> _Data_:
____
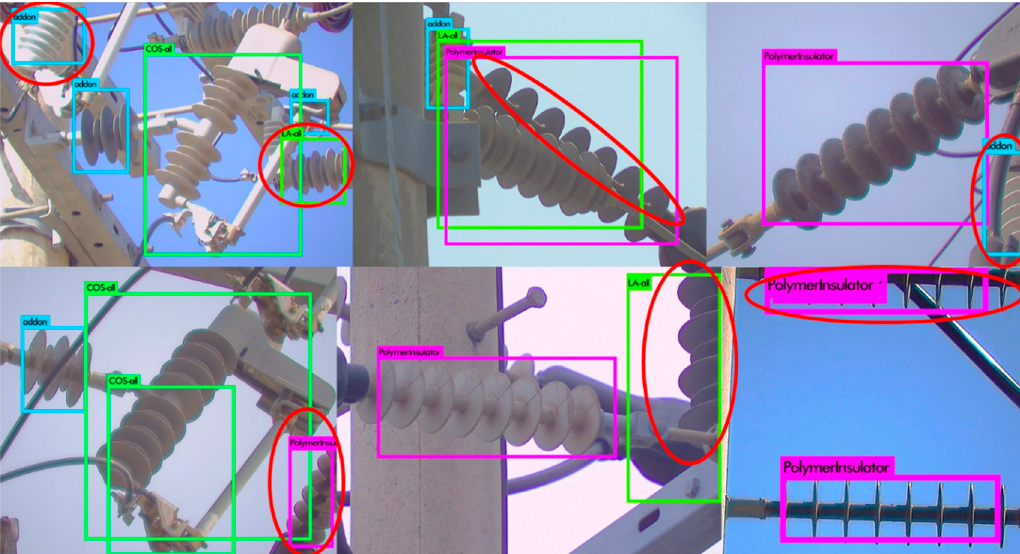
Figure 11. Robustness of CNN-based electrical equipment detector leads to the detection of occluded equipment, which is treated as false positive by our testing routine. Examples of these false positive detections are marked with red circles in this figure.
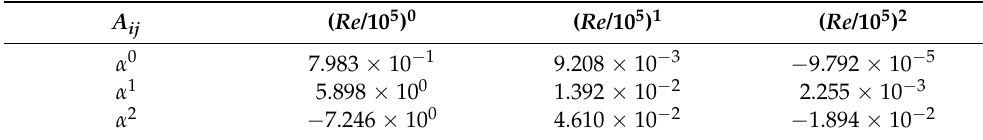
Table 1. Value of coefficient A ij .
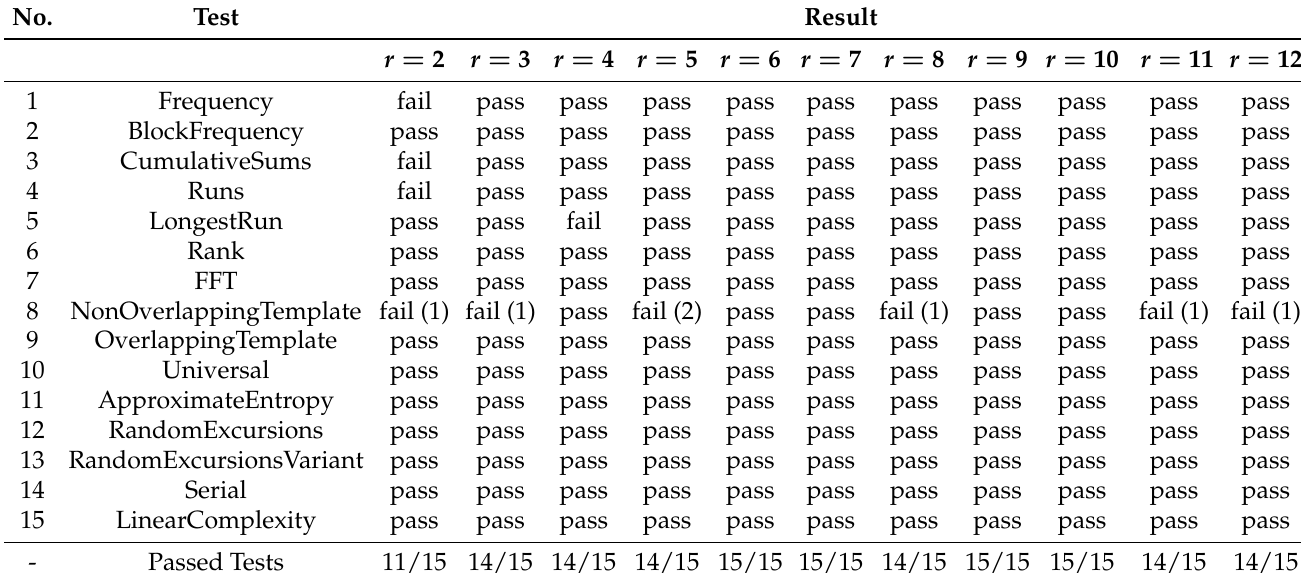
Table A4. NIST test results for (33) using map (27) ( x 0 = 0.1, k = 10, a =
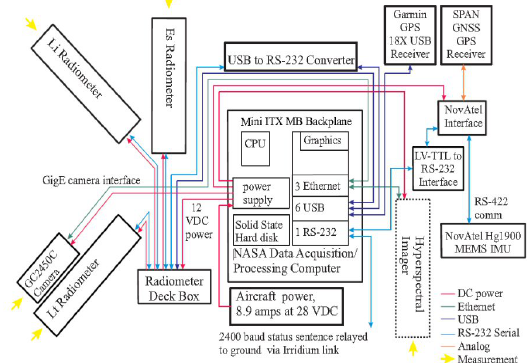
Figure 2. Block diagram of OCEANIA payload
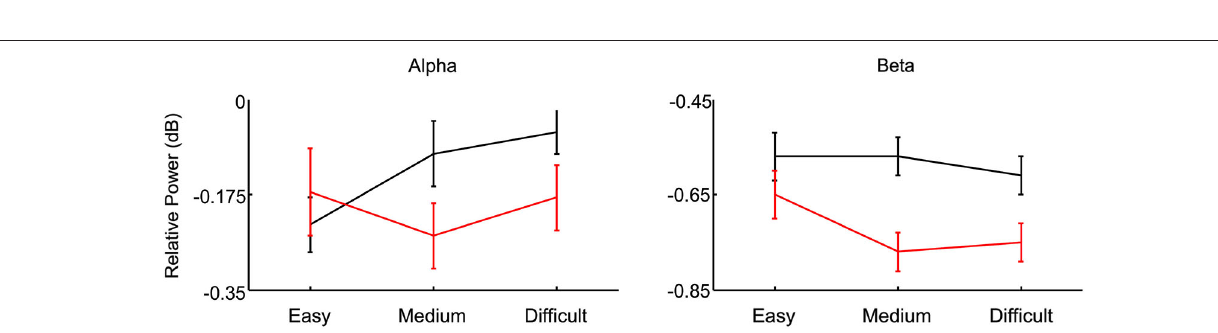
stop trials were slower compared with no-stop trials that preceded wrong stop trials (L: p = 0.002; S: p = 0.006). The same result was observed for no-stop trials that followed correct stop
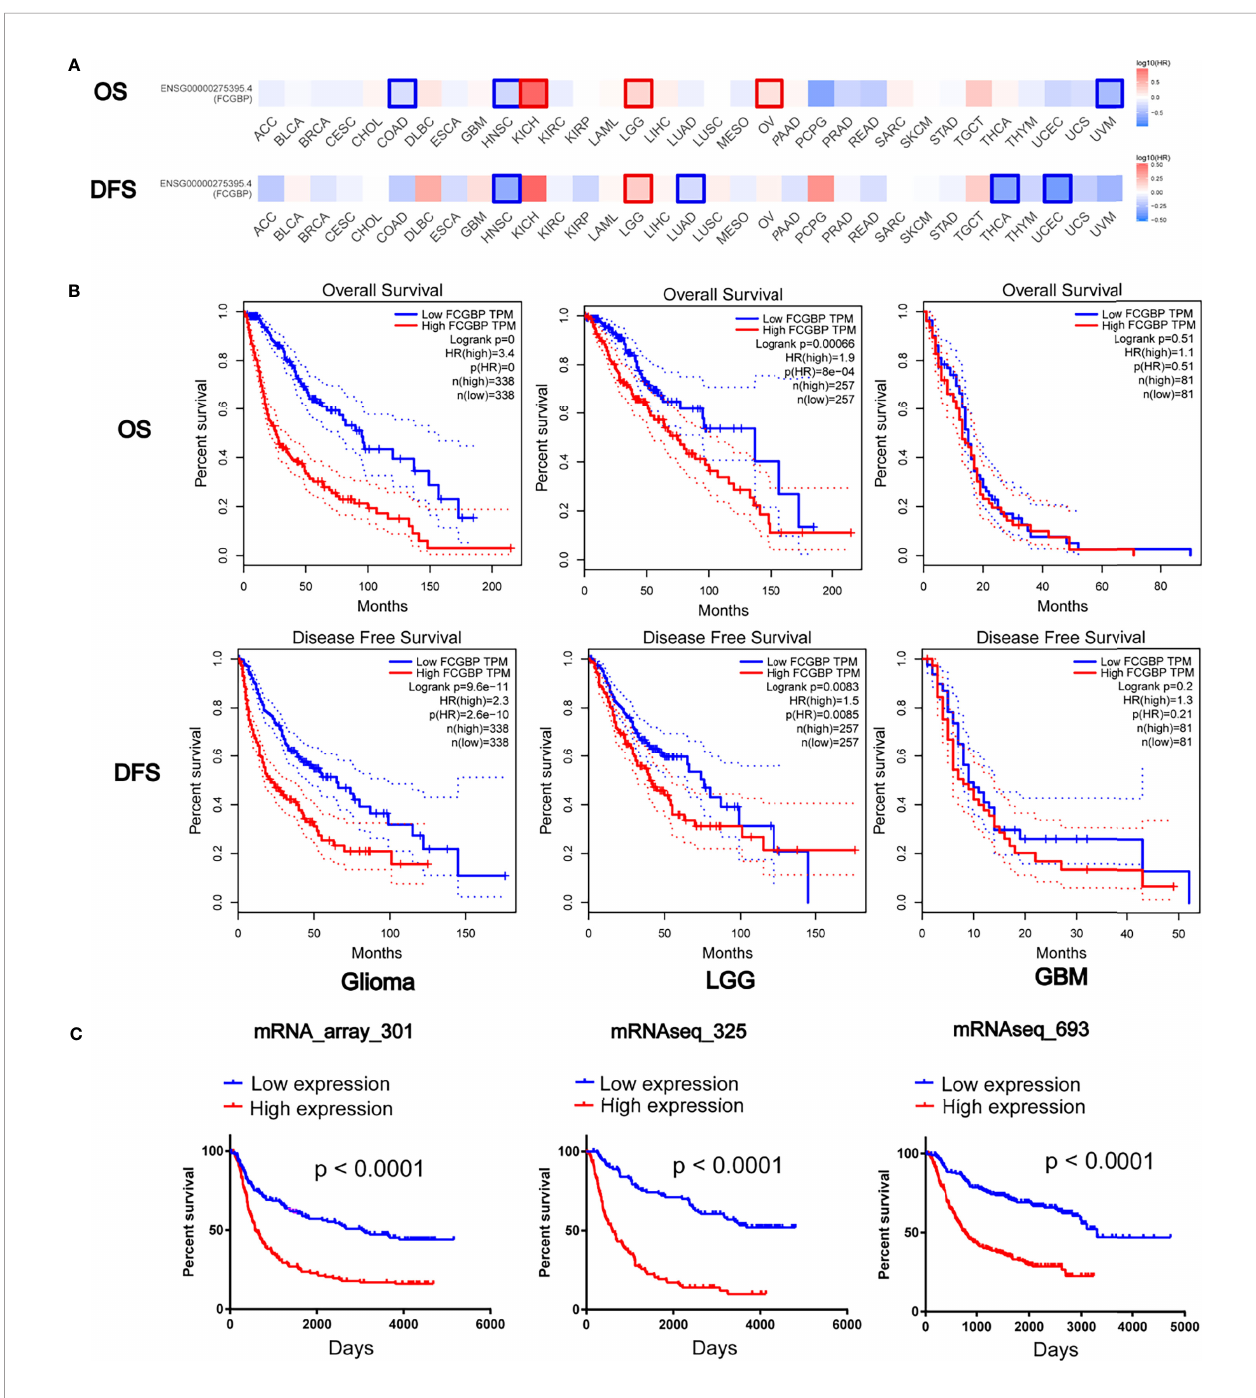
FIGURE 3 | Prognostic potential of FCGBP in glioma. (A) The OS and DFS Map of FCGBP in different cancers by GEPIA. (B) Kaplan ‐ Meier survival analysis of all glioma, LGG and GBM in TCGA data sets. (C) Kaplan ‐ Meier survival analysis of all glioma in CGGA data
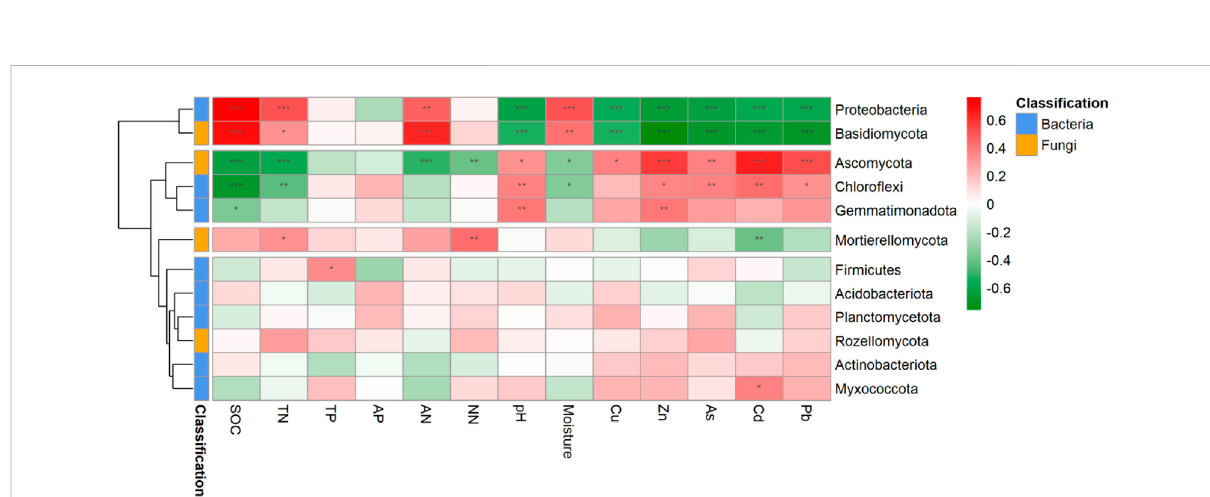
FIGURE 5 Correlation heat maps for the correlation between community composition and environmental variables at the phylum level. The left dendogram linkages represent clustering results of these microbial groups. SOC, soil organic carbon; TN, total nitrogen; TP, total phosphorus; AP, available phosphorus; AN, ammonium nitrogen; NN, nitrate nitrogen. *, < 0.05; **, < 0.01; ***, <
____
> _Description of the task_:
Could you set down verbatim the lines from the beginning of the entries above through the line containing "FIGURE 3 | Prognostic", both included, leaving out the pictures?

> _Exercise solution_:
Figure 11. Robustness of CNN-based electrical equipment detector leads to the detection of occluded equipment, which is treated as false positive by our testing routine. Examples of these false positive detections are marked with red circles in this figure.
Table 1. Value of coefficient A ij .
Table A4. NIST test results for (33) using map (27) ( x 0 = 0.1, k = 10, a =
Figure 2. Block diagram of OCEANIA payload
stop trials were slower compared with no-stop trials that preceded wrong stop trials (L: p = 0.002; S: p = 0.006). The same result was observed for no-stop trials that followed correct stop
FIGURE 3 | Prognostic potential of FCGBP in glioma. (A) The OS and DFS Map of FCGBP in different cancers by GEPIA. (B) Kaplan ‐ Meier survival analysis of all glioma, LGG and GBM in TCGA data sets. (C) Kaplan ‐ Meier survival analysis of all glioma in CGGA data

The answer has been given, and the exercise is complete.